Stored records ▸

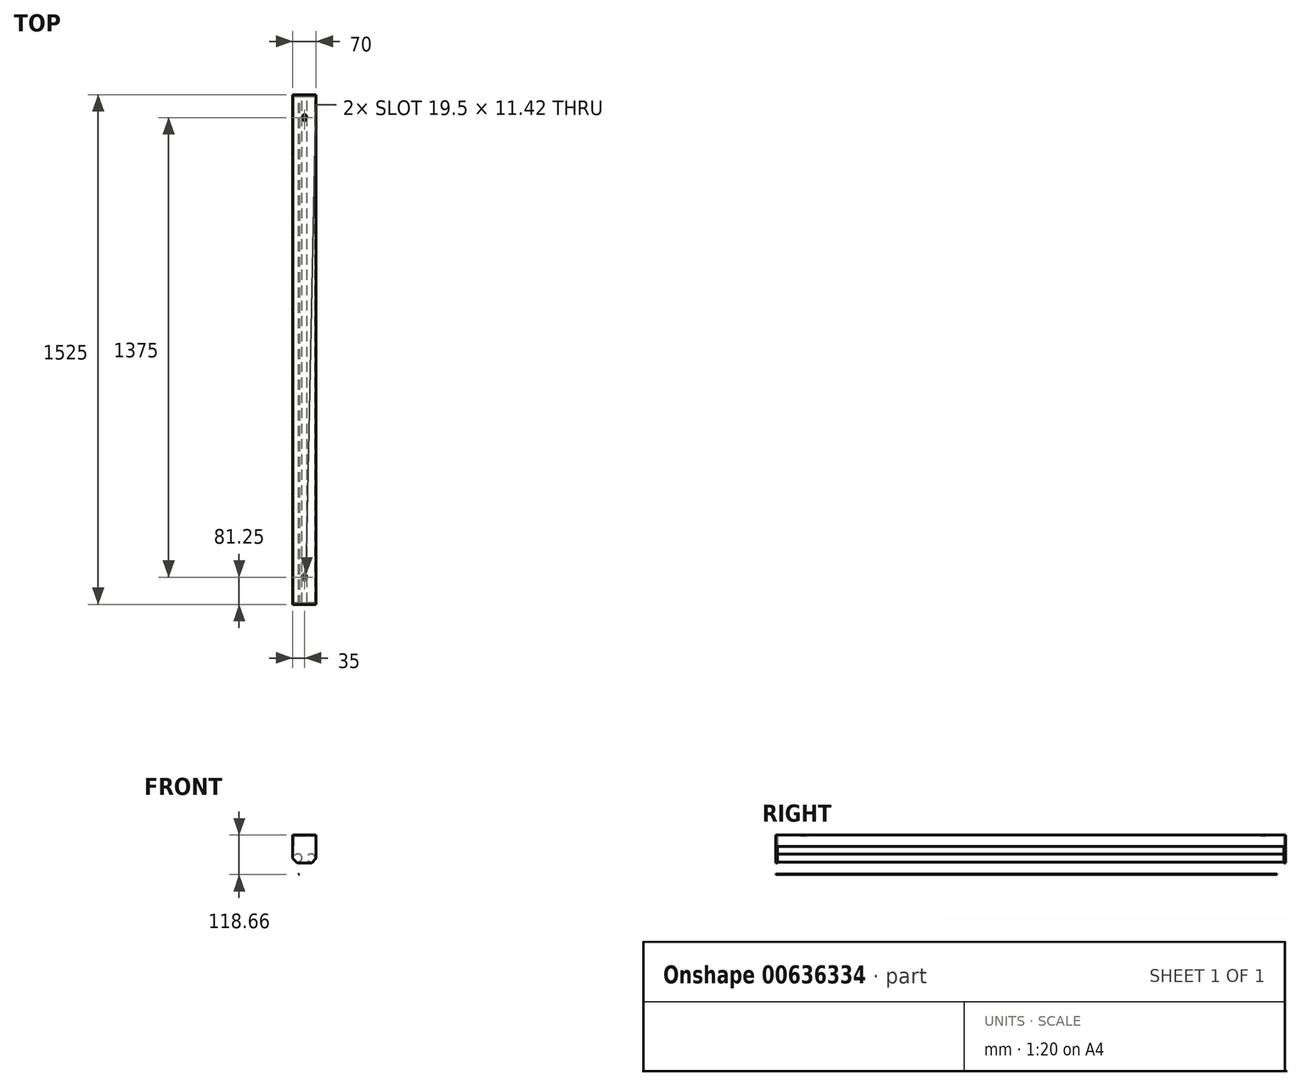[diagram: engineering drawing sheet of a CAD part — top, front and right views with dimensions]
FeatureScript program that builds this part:
annotation { "Feature Type Name" : "Feature", "Feature Type Description" : "" }
export const myFeature = defineFeature(function(context is Context, id is Id, definition is map)
    precondition{}
    {
        {
            var Q0;
            Q0=qCreatedBy(makeId("Front.planeOp"),FACE);
            var sketch = newSketch(context, id + "F0", { "sketchPlane" : qUnion([Q0])});
            skLineSegment(sketch, "E0", {"start": v(-35, 84) * mm, "end": v(35, 84) * mm});
            skLineSegment(sketch, "E1", {"start": v(35, 84) * mm, "end": v(35, 14) * mm});
            skLineSegment(sketch, "E2", {"start": v(22, 0) * mm, "end": v(35, 14) * mm});
            skLineSegment(sketch, "E3", {"start": v(22, 0) * mm, "end": v(-22, 0) * mm});
            skLineSegment(sketch, "E4", {"start": v(-22, 0) * mm, "end": v(-35, 14) * mm});
            skLineSegment(sketch, "E5", {"start": v(-35, 14) * mm, "end": v(-35, 84) * mm});
            skLineSegment(sketch, "E6", {"start": v(0, 44.81) * mm, "end": v(0, -20.6) * mm, "construction": true});
            skSolve(sketch);
        }
        {
            var Q0;
            Q0=makeQuery(id+"F0.imprint","IMPRINT",FACE,{"disambiguationData":[TD([[makeQuery(id+"F0.imprint","IMPRINT",EDGE,{"derivedFrom":sQuery(id+"F0.wireOp",EDGE,"E0")}),-1.0]])]});
            extrude(context, id + "F1", {"entities" : qUnion([Q0]), "oppositeDirection" : true, "depth" : 1525 * mm, "offsetDistance" : 25 * mm});
        }
        {
            var Q0;
            Q0=makeQuery(id+"F1.opExtrude","SWEPT_FACE",FACE,{"disambiguationData":[OSD([sQuery(id+"F0.wireOp",EDGE,"E1")])]});
            var sketch = newSketch(context, id + "F2", { "sketchPlane" : qUnion([Q0])});
            skLineSegment(sketch, "E7.bottom", {"start": v(5, 50) * mm, "end": v(1520, 50) * mm});
            skLineSegment(sketch, "E7.top", {"start": v(5, 0) * mm, "end": v(1520, 0) * mm});
            skLineSegment(sketch, "E7.left", {"start": v(5, 50) * mm, "end": v(5, 0) * mm});
            skLineSegment(sketch, "E7.right", {"start": v(1520, 50) * mm, "end": v(1520, 0) * mm});
            skSolve(sketch);
        }
        {
            var Q0;
            Q0 = qSketchRegion(id + "F2", true);
            extrude(context, id + "F3", {"entities" : qUnion([Q0]), "operationType" : NewBodyOperationType.REMOVE, "oppositeDirection" : true, "depth" : 80 * mm, "offsetDistance" : 25 * mm});
        }
        {
            var Q0;
            Q0=makeQuery(id+"F3.boolean.opBoolean","COPY",FACE,{"derivedFrom":makeQuery(id+"F3.opExtrude","SWEPT_FACE",FACE,{"disambiguationData":[OSD([sQuery(id+"F2.wireOp",EDGE,"E7.right")])]})});
            var sketch = newSketch(context, id + "F4", { "sketchPlane" : qUnion([Q0])});
            skCircle(sketch, "E8", {"center": v(-19.7, 15.17) * mm, "radius": 12 * mm});
            skCircle(sketch, "E9", {"center": v(19.7, 15.17) * mm, "radius": 12 * mm});
            skLineSegment(sketch, "E10", {"start": v(-28.5, 7) * mm, "end": v(0, 33.46) * mm, "construction": true});
            skPoint(sketch, "E10.startSnap0", {"position": v(-28.5, 7) * mm});
            skLineSegment(sketch, "E11", {"start": v(0, 33.46) * mm, "end": v(28.5, 7) * mm, "construction": true});
            skSolve(sketch);
        }
        {
            var Q0;
            Q0=makeQuery(id+"F4.imprint","IMPRINT",FACE,{"disambiguationData":[TD([[makeQuery(id+"F4.imprint","IMPRINT",EDGE,{"derivedFrom":sQuery(id+"F4.wireOp",EDGE,"E8")}),1.0]])]});
            var Q1;
            Q1=makeQuery(id+"F4.imprint","IMPRINT",FACE,{"disambiguationData":[TD([[makeQuery(id+"F4.imprint","IMPRINT",EDGE,{"derivedFrom":sQuery(id+"F4.wireOp",EDGE,"E9")}),1.0]])]});
            var Q2;
            Q2=makeQuery(id+"F3.boolean.opBoolean","COPY",FACE,{"derivedFrom":makeQuery(id+"F3.opExtrude","SWEPT_FACE",FACE,{"disambiguationData":[OSD([sQuery(id+"F2.wireOp",EDGE,"E7.left")])]})});
            extrude(context, id + "F5", {"entities" : qUnion([Q0, Q1]), "operationType" : NewBodyOperationType.ADD, "endBound" : BoundingType.UP_TO_SURFACE, "depth" : 25 * mm, "endBoundEntityFace" : qUnion([Q2]), "offsetDistance" : 25 * mm});
        }
        {
            var Q0;
            Q0=makeQuery(id+"F1.opExtrude","SWEPT_FACE",FACE,{"disambiguationData":[OSD([sQuery(id+"F0.wireOp",EDGE,"E0")])]});
            var sketch = newSketch(context, id + "F6", { "sketchPlane" : qUnion([Q0])});
            skArc(sketch, "E12", {"start": v(-3.5, 75) * mm, "mid": v(0, 71.5) * mm, "end": v(3.5, 75) * mm});
            skArc(sketch, "E13", {"start": v(3.5, 80.13) * mm, "mid": v(0, 91) * mm, "end": v(-3.5, 80.13) * mm});
            skLineSegment(sketch, "E14", {"start": v(-3.5, 75) * mm, "end": v(-3.5, 80.13) * mm});
            skLineSegment(sketch, "E15", {"start": v(3.5, 75) * mm, "end": v(3.5, 80.13) * mm});
            skArc(sketch, "E16", {"start": v(-3.5, 1450) * mm, "mid": v(0, 1446.5) * mm, "end": v(3.5, 1450) * mm});
            skArc(sketch, "E17", {"start": v(3.5, 1455.13) * mm, "mid": v(0, 1466) * mm, "end": v(-3.5, 1455.13) * mm});
            skLineSegment(sketch, "E18", {"start": v(-3.5, 1450) * mm, "end": v(-3.5, 1455.13) * mm});
            skLineSegment(sketch, "E19", {"start": v(3.5, 1450) * mm, "end": v(3.5, 1455.13) * mm});
            skSolve(sketch);
        }
        {
            var Q0;
            Q0=makeQuery(id+"F3.boolean.opBoolean","COPY",FACE,{"derivedFrom":makeQuery(id+"F3.opExtrude","SWEPT_FACE",FACE,{"disambiguationData":[OSD([sQuery(id+"F2.wireOp",EDGE,"E7.bottom")])]})});
            var sketch = newSketch(context, id + "F7", { "sketchPlane" : qUnion([Q0])});
            skLineSegment(sketch, "E20.bottom", {"start": v(-33, -1520) * mm, "end": v(33, -1520) * mm});
            skLineSegment(sketch, "E20.top", {"start": v(-33, -5) * mm, "end": v(33, -5) * mm});
            skLineSegment(sketch, "E20.left", {"start": v(-33, -1520) * mm, "end": v(-33, -5) * mm});
            skLineSegment(sketch, "E20.right", {"start": v(33, -1520) * mm, "end": v(33, -5) * mm});
            skSolve(sketch);
        }
        {
            var Q0;
            Q0 = qSketchRegion(id + "F7", true);
            extrude(context, id + "F8", {"entities" : qUnion([Q0]), "operationType" : NewBodyOperationType.REMOVE, "oppositeDirection" : true, "depth" : 32 * mm, "offsetDistance" : 25 * mm});
        }
        {
            var Q0;
            Q0 = qSketchRegion(id + "F6", true);
            var Q1;
            Q1=makeQuery(id+"F8.boolean.opBoolean","COPY",FACE,{"derivedFrom":makeQuery(id+"F8.opExtrude","CAP_FACE",FACE,{"disambiguationData":[OSD([sQuery(id+"F7.wireOp",EDGE,"E20.bottom"),sQuery(id+"F7.wireOp",EDGE,"E20.top"),sQuery(id+"F7.wireOp",EDGE,"E20.left"),sQuery(id+"F7.wireOp",EDGE,"E20.right")])],"isStart":false})});
            extrude(context, id + "F9", {"entities" : qUnion([Q0]), "operationType" : NewBodyOperationType.REMOVE, "endBound" : BoundingType.UP_TO_SURFACE, "oppositeDirection" : true, "depth" : 25 * mm, "endBoundEntityFace" : qUnion([Q1]), "offsetDistance" : 25 * mm});
        }
        {
            var Q0;
            Q0=qCreatedBy(makeId("Front.planeOp"),FACE);
            var sketch = newSketch(context, id + "F10", { "sketchPlane" : qUnion([Q0])});
            skLineSegment(sketch, "E21", {"start": v(-80, -35) * mm, "end": v(-80, 35) * mm, "construction": true});
            skFitSpline(sketch, "E22", {"points": [v(-140, -35) * mm, v(-80, 35) * mm, v(-20, -35) * mm], "startDerivative": vector(120, 360) * mm, "endDerivative": vector(120, -360) * mm});
            skLineSegment(sketch, "E23", {"start": v(-140, -35) * mm, "end": v(-144.7, -33.29) * mm});
            skLineSegment(sketch, "E24", {"start": v(-20, -35) * mm, "end": v(-15.3, -33.29) * mm});
            skLineSegment(sketch, "E25", {"start": v(-140, -35) * mm, "end": v(-20, -35) * mm, "construction": true});
            skFitSpline(sketch, "E26.0", {"points": [v(-140.95, -34.68) * mm, v(-135.94, -19.64) * mm, v(-128.4, -1.76) * mm, v(-118.32, 14.64) * mm, v(-110.72, 23.68) * mm, v(-103.06, 29.9) * mm, v(-95.35, 33.76) * mm, v(-88.93, 35.36) * mm, v(-83.82, 35.92) * mm, v(-80, 36.04) * mm, v(-76.18, 35.92) * mm, v(-71.07, 35.36) * mm, v(-64.65, 33.76) * mm, v(-56.94, 29.9) * mm, v(-49.28, 23.68) * mm, v(-41.68, 14.64) * mm, v(-31.6, -1.76) * mm, v(-24.06, -19.64) * mm, v(-19.05, -34.68) * mm]});
            skLineSegment(sketch, "E27.0", {"start": v(-139.66, -34.06) * mm, "end": v(-139.68, -34.05) * mm});
            skLineSegment(sketch, "E28.0", {"start": v(-20.34, -34.06) * mm, "end": v(-20.32, -34.05) * mm});
            skLineSegment(sketch, "E29", {"start": v(-15.64, -32.35) * mm, "end": v(-15.3, -33.29) * mm});
            skLineSegment(sketch, "E30", {"start": v(-144.36, -32.35) * mm, "end": v(-144.7, -33.29) * mm});
            skFitSpline(sketch, "E31.trimOffspring", {"points": [v(-140.95, -34.68) * mm, v(-135.94, -19.64) * mm, v(-128.4, -1.76) * mm, v(-118.32, 14.64) * mm, v(-110.72, 23.68) * mm, v(-103.06, 29.9) * mm, v(-95.35, 33.76) * mm, v(-88.93, 35.36) * mm, v(-83.82, 35.92) * mm, v(-80, 36.04) * mm, v(-76.18, 35.92) * mm, v(-71.07, 35.36) * mm, v(-64.65, 33.76) * mm, v(-56.94, 29.9) * mm, v(-49.28, 23.68) * mm, v(-41.68, 14.64) * mm, v(-31.6, -1.76) * mm, v(-24.06, -19.64) * mm, v(-19.05, -34.68) * mm]});
            skLineSegment(sketch, "E32.trimOffspring", {"start": v(-140.62, -33.7) * mm, "end": v(-144.36, -32.35) * mm});
            skFitSpline(sketch, "E33.trimOffspring", {"points": [v(-140.95, -34.68) * mm, v(-135.94, -19.64) * mm, v(-128.4, -1.76) * mm, v(-118.32, 14.64) * mm, v(-110.72, 23.68) * mm, v(-103.06, 29.9) * mm, v(-95.35, 33.76) * mm, v(-88.93, 35.36) * mm, v(-83.82, 35.92) * mm, v(-80, 36.04) * mm, v(-76.18, 35.92) * mm, v(-71.07, 35.36) * mm, v(-64.65, 33.76) * mm, v(-56.94, 29.9) * mm, v(-49.28, 23.68) * mm, v(-41.68, 14.64) * mm, v(-31.6, -1.76) * mm, v(-24.06, -19.64) * mm, v(-19.05, -34.68) * mm]});
            skLineSegment(sketch, "E34.trimOffspring", {"start": v(-19.38, -33.7) * mm, "end": v(-15.64, -32.35) * mm});
            skSolve(sketch);
        }
        {
            var Q0;
            {var subQ1=sQuery(id+"F10.wireOp",EDGE,"E29");Q0=makeQuery(id+"F10.imprint","IMPRINT",FACE,{"disambiguationData":[TD([[makeQuery(id+"F10.imprint","IMPRINT",EDGE,{"derivedFrom":subQ1}),-1.0]])]});}
            extrude(context, id + "F11", {"entities" : qUnion([Q0]), "oppositeDirection" : true, "depth" : 1500 * mm, "offsetDistance" : 25 * mm});
        }
    });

Given instruction ▸
Count the lines in the entries that contain the string "boolean", and give only the number.

Exercise solution ▸
4